Auditory stimulation (ACS and BCV) activated the receptor level of vestibule, utricle and saccule. Galvanic stimulation activated the most distal portion of the vestibular nerve (Kaga, 2012).

Fig. 3

Auditory stimulation (sine wave) activated the receptor level of vestibule, utricle and saccule. Galvanic stimulation (square wave) activated the most distal portion of the vestibular nerve. (L-SCC: lateral semicircular canal; P-SCC: posterior semicircular canal; A-SCC: anterior semicircular canal).

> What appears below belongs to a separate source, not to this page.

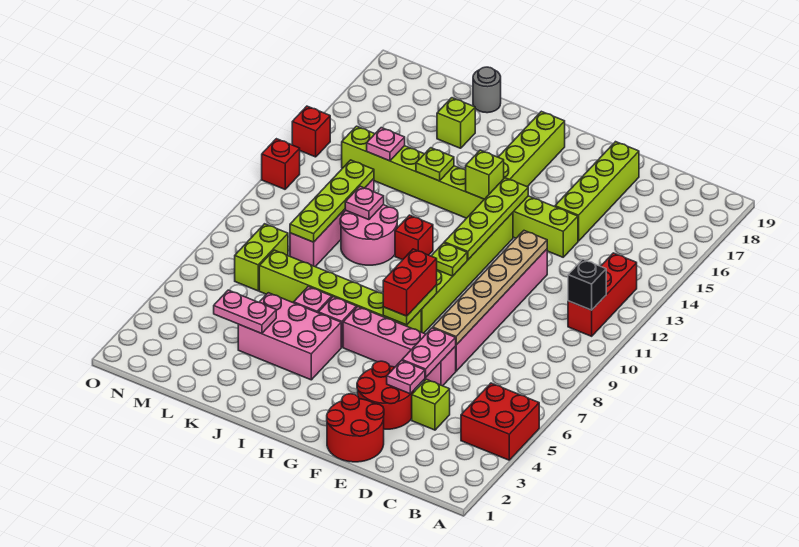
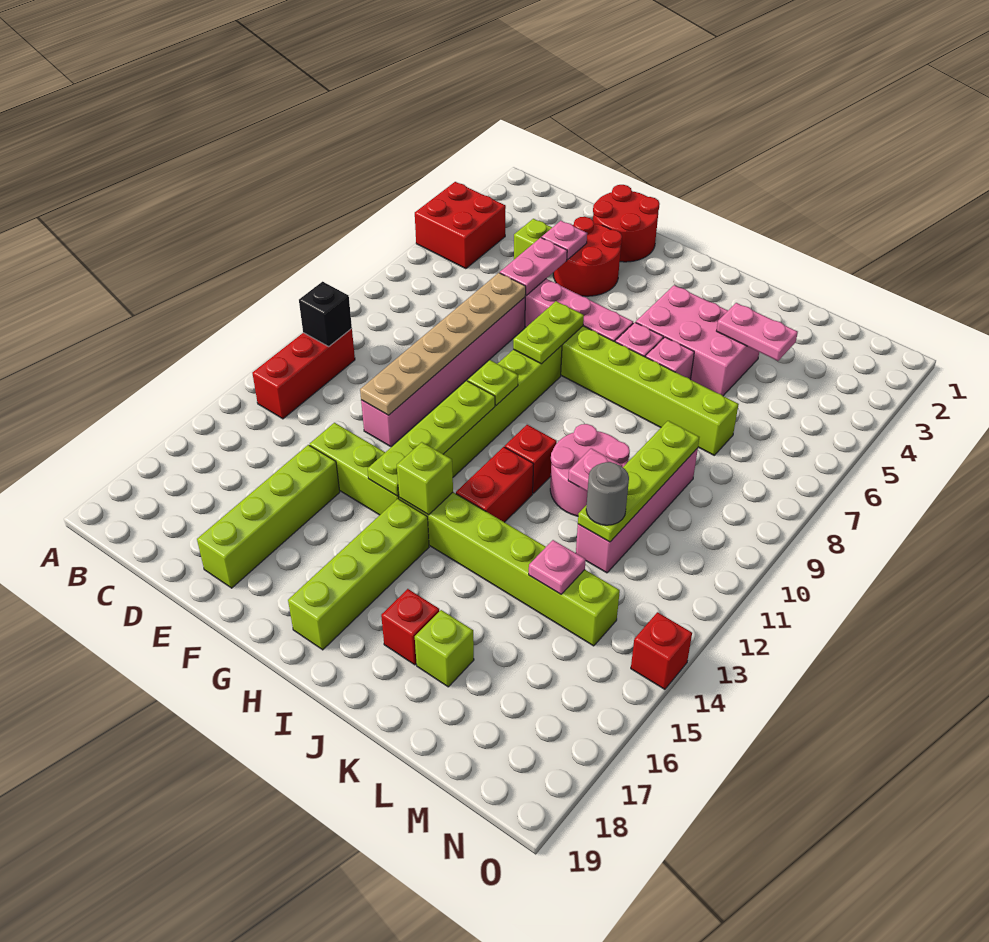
red 1x2 brick [383,249,437,316] -> red 1x2 brick moved to [456,447,534,522]
lime 1x1 plate [416,148,454,181] -> none
grey 1x1 round brick [473,67,501,113] -> grey 1x1 round brick moved to [586,462,629,525]
lime 1x2 brick [235,224,288,291] -> none
red 1x1 brick [262,139,300,189] -> red 1x1 brick moved to [381,589,439,665]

Finally, the interaural asymmetry ratio (AR) of galvanic VEMP is an important parameter for evaluating right and left vestibular nerve function in both ears.

In the reports of VEMP of the McCaslin group, the amplitude of the cervical VEMP is related to both the integrity of the sacculo-coolic pathway and the magnitude of electromyographic (ENG) activity at the time of recording. McCaslin pointed out that one cannot determine whether cVEMP asymmetries are occurring due to unilateral and organ disease of asymmetric tonic EMG activity, if EMG amplitude is uncontrolled. They showed two methods to control EMG amplitude (McCaslin et al., 2013, McCaslin et al., 2014). (1) patient self-monitoring of EMG activity with biofeedback and (2) mathematical correction (i.e., amplitude normalization) of the left and right cVEMP waveforms. We did not have these methods, however, we monitored electromyogram waves from during recording. Then, muscular tonus of SCM in both ears was maintained the same level. Furthermore, in order to remove artifacts from VMEP using the electrical stimulation in this study we subtracted the average obtained without contraction of the SCM from the average obtained with contraction of the SCM. This method was the same as that reported by Watson and Colebatch, 1998, Watson et al., 1998. Consequently, the AR of our galvanic VEMP was very low and is useful to compare the right and left difference of the galvanic VEMP in both sides.

Declaration of interest

The authors report no conflicts of interest. The authors alone are responsible for the content and writing of the paper.